Make a verbatim copy of the entries below; pictures stay out.

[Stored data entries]
((
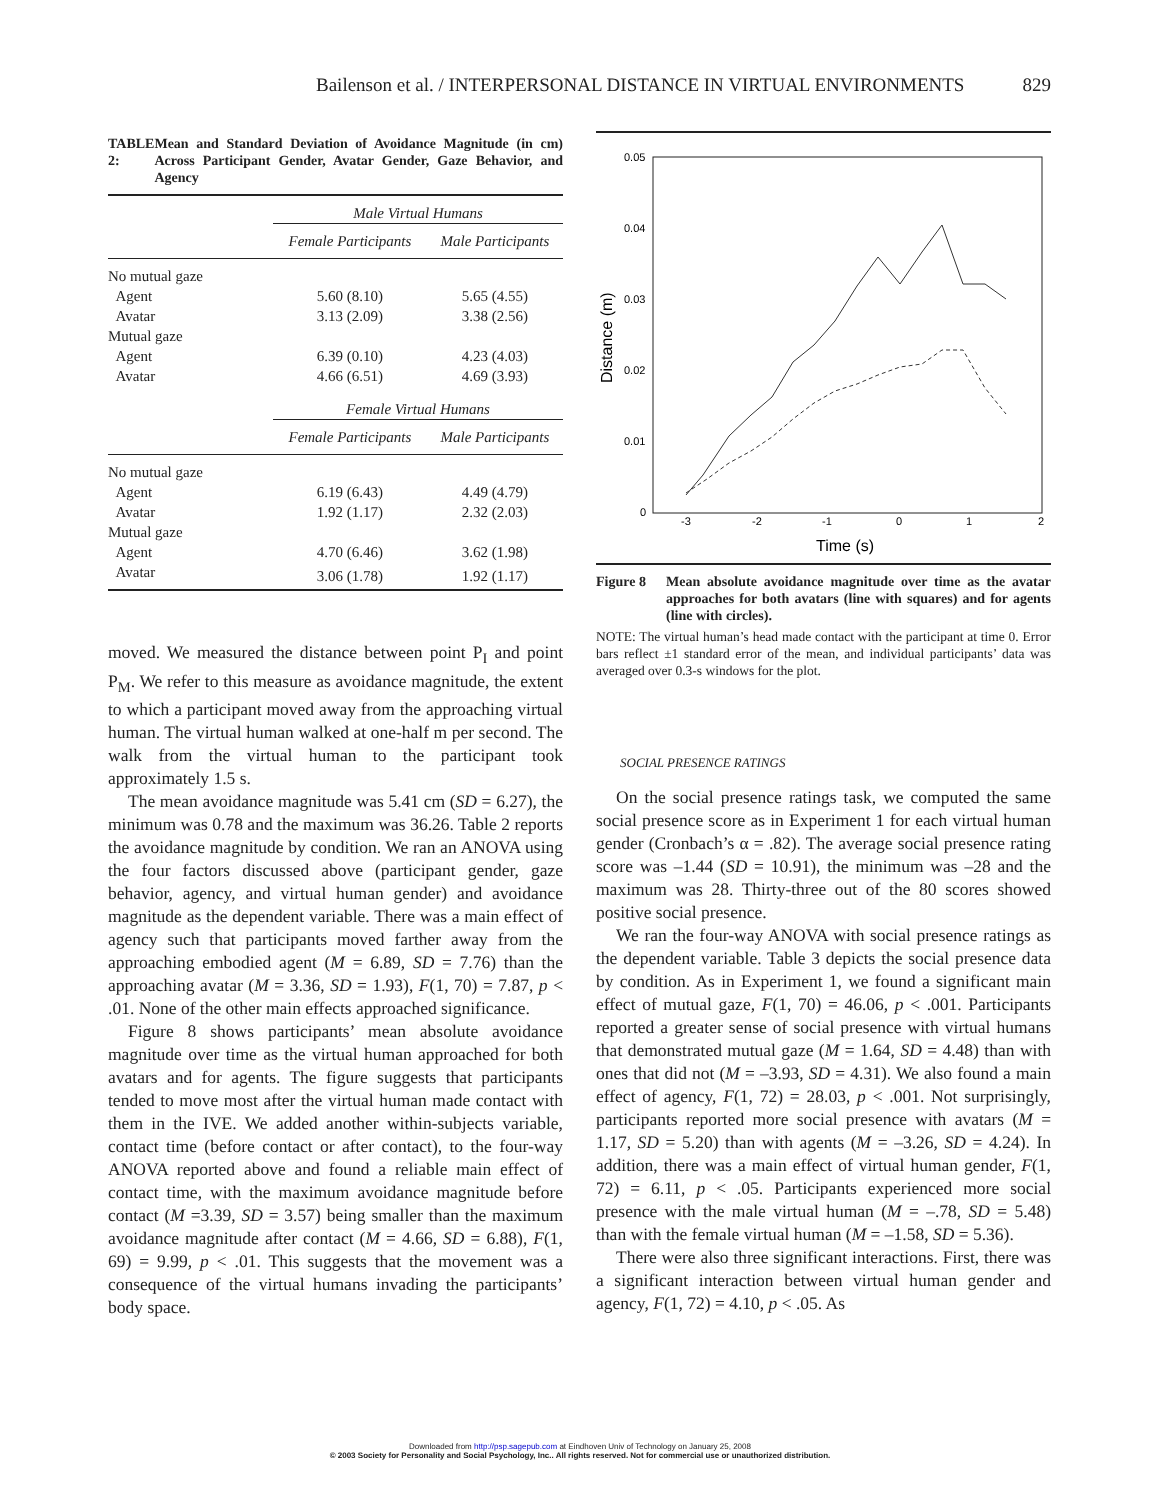Bailenson et al. / INTERPERSONAL DISTANCE IN VIRTUAL ENVIRONMENTS 829
TABLE 2: Mean and Standard Deviation of Avoidance Magnitude (in cm) Across Participant Gender, Avatar Gender, Gaze Behavior, and Agency
| | Male Virtual Humans | |
| | Female Participants | Male Participants |
| No mutual gaze | | |
| Agent | 5.60 (8.10) | 5.65 (4.55) |
| Avatar | 3.13 (2.09) | 3.38 (2.56) |
| Mutual gaze | | |
| Agent | 6.39 (0.10) | 4.23 (4.03) |
| Avatar | 4.66 (6.51) | 4.69 (3.93) |
| | Female Virtual Humans | |
| | Female Participants | Male Participants |
| No mutual gaze | | |
| Agent | 6.19 (6.43) | 4.49 (4.79) |
| Avatar | 1.92 (1.17) | 2.32 (2.03) |
| Mutual gaze | | |
| Agent | 4.70 (6.46) | 3.62 (1.98) |
| Avatar | 3.06 (1.78) | 1.92 (1.17) |
moved. We measured the distance between point P<sub>I</sub> and point P<sub>M</sub>. We refer to this measure as avoidance magnitude, the extent to which a participant moved away from the approaching virtual human. The virtual human walked at one-half m per second. The walk from the virtual human to the participant took approximately 1.5 s.
The mean avoidance magnitude was 5.41 cm (SD = 6.27), the minimum was 0.78 and the maximum was 36.26. Table 2 reports the avoidance magnitude by condition. We ran an ANOVA using the four factors discussed above (participant gender, gaze behavior, agency, and virtual human gender) and avoidance magnitude as the dependent variable. There was a main effect of agency such that participants moved farther away from the approaching embodied agent (M = 6.89, SD = 7.76) than the approaching avatar (M = 3.36, SD = 1.93), F(1, 70) = 7.87, p < .01. None of the other main effects approached significance.
Figure 8 shows participants’ mean absolute avoidance magnitude over time as the virtual human approached for both avatars and for agents. The figure suggests that participants tended to move most after the virtual human made contact with them in the IVE. We added another within-subjects variable, contact time (before contact or after contact), to the four-way ANOVA reported above and found a reliable main effect of contact time, with the maximum avoidance magnitude before contact (M =3.39, SD = 3.57) being smaller than the maximum avoidance magnitude after contact (M = 4.66, SD = 6.88), F(1, 69) = 9.99, p < .01. This suggests that the movement was a consequence of the virtual humans invading the participants’ body space.
0.05
0.04
0.03
0.02
0.01
0
-3
-2
-1
0
1
2
Time (s)
Distance (m)
Figure 8 Mean absolute avoidance magnitude over time as the avatar approaches for both avatars (line with squares) and for agents (line with circles).
NOTE: The virtual human’s head made contact with the participant at time 0. Error bars reflect ±1 standard error of the mean, and individual participants’ data was averaged over 0.3-s windows for the plot.
SOCIAL PRESENCE RATINGS
On the social presence ratings task, we computed the same social presence score as in Experiment 1 for each virtual human gender (Cronbach’s α = .82). The average social presence rating score was –1.44 (SD = 10.91), the minimum was –28 and the maximum was 28. Thirty-three out of the 80 scores showed positive social presence.
We ran the four-way ANOVA with social presence ratings as the dependent variable. Table 3 depicts the social presence data by condition. As in Experiment 1, we found a significant main effect of mutual gaze, F(1, 70) = 46.06, p < .001. Participants reported a greater sense of social presence with virtual humans that demonstrated mutual gaze (M = 1.64, SD = 4.48) than with ones that did not (M = –3.93, SD = 4.31). We also found a main effect of agency, F(1, 72) = 28.03, p < .001. Not surprisingly, participants reported more social presence with avatars (M = 1.17, SD = 5.20) than with agents (M = –3.26, SD = 4.24). In addition, there was a main effect of virtual human gender, F(1, 72) = 6.11, p < .05. Participants experienced more social presence with the male virtual human (M = –.78, SD = 5.48) than with the female virtual human (M = –1.58, SD = 5.36).
There were also three significant interactions. First, there was a significant interaction between virtual human gender and agency, F(1, 72) = 4.10, p < .05. As
Downloaded from http://psp.sagepub.com at Eindhoven Univ of Technology on January 25, 2008
© 2003 Society for Personality and Social Psychology, Inc.. All rights reserved. Not for commercial use or unauthorized distribution.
))
EXPECTED ANSWER
Bailenson et al. / INTERPERSONAL DISTANCE IN VIRTUAL ENVIRONMENTS 829
TABLE 2: Mean and Standard Deviation of Avoidance Magnitude (in cm) Across Participant Gender, Avatar Gender, Gaze Behavior, and Agency
| | Male Virtual Humans | |
| | Female Participants | Male Participants |
| No mutual gaze | | |
| Agent | 5.60 (8.10) | 5.65 (4.55) |
| Avatar | 3.13 (2.09) | 3.38 (2.56) |
| Mutual gaze | | |
| Agent | 6.39 (0.10) | 4.23 (4.03) |
| Avatar | 4.66 (6.51) | 4.69 (3.93) |
| | Female Virtual Humans | |
| | Female Participants | Male Participants |
| No mutual gaze | | |
| Agent | 6.19 (6.43) | 4.49 (4.79) |
| Avatar | 1.92 (1.17) | 2.32 (2.03) |
| Mutual gaze | | |
| Agent | 4.70 (6.46) | 3.62 (1.98) |
| Avatar | 3.06 (1.78) | 1.92 (1.17) |
moved. We measured the distance between point P<sub>I</sub> and point P<sub>M</sub>. We refer to this measure as avoidance magnitude, the extent to which a participant moved away from the approaching virtual human. The virtual human walked at one-half m per second. The walk from the virtual human to the participant took approximately 1.5 s.
The mean avoidance magnitude was 5.41 cm (SD = 6.27), the minimum was 0.78 and the maximum was 36.26. Table 2 reports the avoidance magnitude by condition. We ran an ANOVA using the four factors discussed above (participant gender, gaze behavior, agency, and virtual human gender) and avoidance magnitude as the dependent variable. There was a main effect of agency such that participants moved farther away from the approaching embodied agent (M = 6.89, SD = 7.76) than the approaching avatar (M = 3.36, SD = 1.93), F(1, 70) = 7.87, p < .01. None of the other main effects approached significance.
Figure 8 shows participants’ mean absolute avoidance magnitude over time as the virtual human approached for both avatars and for agents. The figure suggests that participants tended to move most after the virtual human made contact with them in the IVE. We added another within-subjects variable, contact time (before contact or after contact), to the four-way ANOVA reported above and found a reliable main effect of contact time, with the maximum avoidance magnitude before contact (M =3.39, SD = 3.57) being smaller than the maximum avoidance magnitude after contact (M = 4.66, SD = 6.88), F(1, 69) = 9.99, p < .01. This suggests that the movement was a consequence of the virtual humans invading the participants’ body space.
0.05
0.04
0.03
0.02
0.01
0
-3
-2
-1
0
1
2
Time (s)
Distance (m)
Figure 8 Mean absolute avoidance magnitude over time as the avatar approaches for both avatars (line with squares) and for agents (line with circles).
NOTE: The virtual human’s head made contact with the participant at time 0. Error bars reflect ±1 standard error of the mean, and individual participants’ data was averaged over 0.3-s windows for the plot.
SOCIAL PRESENCE RATINGS
On the social presence ratings task, we computed the same social presence score as in Experiment 1 for each virtual human gender (Cronbach’s α = .82). The average social presence rating score was –1.44 (SD = 10.91), the minimum was –28 and the maximum was 28. Thirty-three out of the 80 scores showed positive social presence.
We ran the four-way ANOVA with social presence ratings as the dependent variable. Table 3 depicts the social presence data by condition. As in Experiment 1, we found a significant main effect of mutual gaze, F(1, 70) = 46.06, p < .001. Participants reported a greater sense of social presence with virtual humans that demonstrated mutual gaze (M = 1.64, SD = 4.48) than with ones that did not (M = –3.93, SD = 4.31). We also found a main effect of agency, F(1, 72) = 28.03, p < .001. Not surprisingly, participants reported more social presence with avatars (M = 1.17, SD = 5.20) than with agents (M = –3.26, SD = 4.24). In addition, there was a main effect of virtual human gender, F(1, 72) = 6.11, p < .05. Participants experienced more social presence with the male virtual human (M = –.78, SD = 5.48) than with the female virtual human (M = –1.58, SD = 5.36).
There were also three significant interactions. First, there was a significant interaction between virtual human gender and agency, F(1, 72) = 4.10, p < .05. As
Downloaded from http://psp.sagepub.com at Eindhoven Univ of Technology on January 25, 2008
© 2003 Society for Personality and Social Psychology, Inc.. All rights reserved. Not for commercial use or unauthorized distribution.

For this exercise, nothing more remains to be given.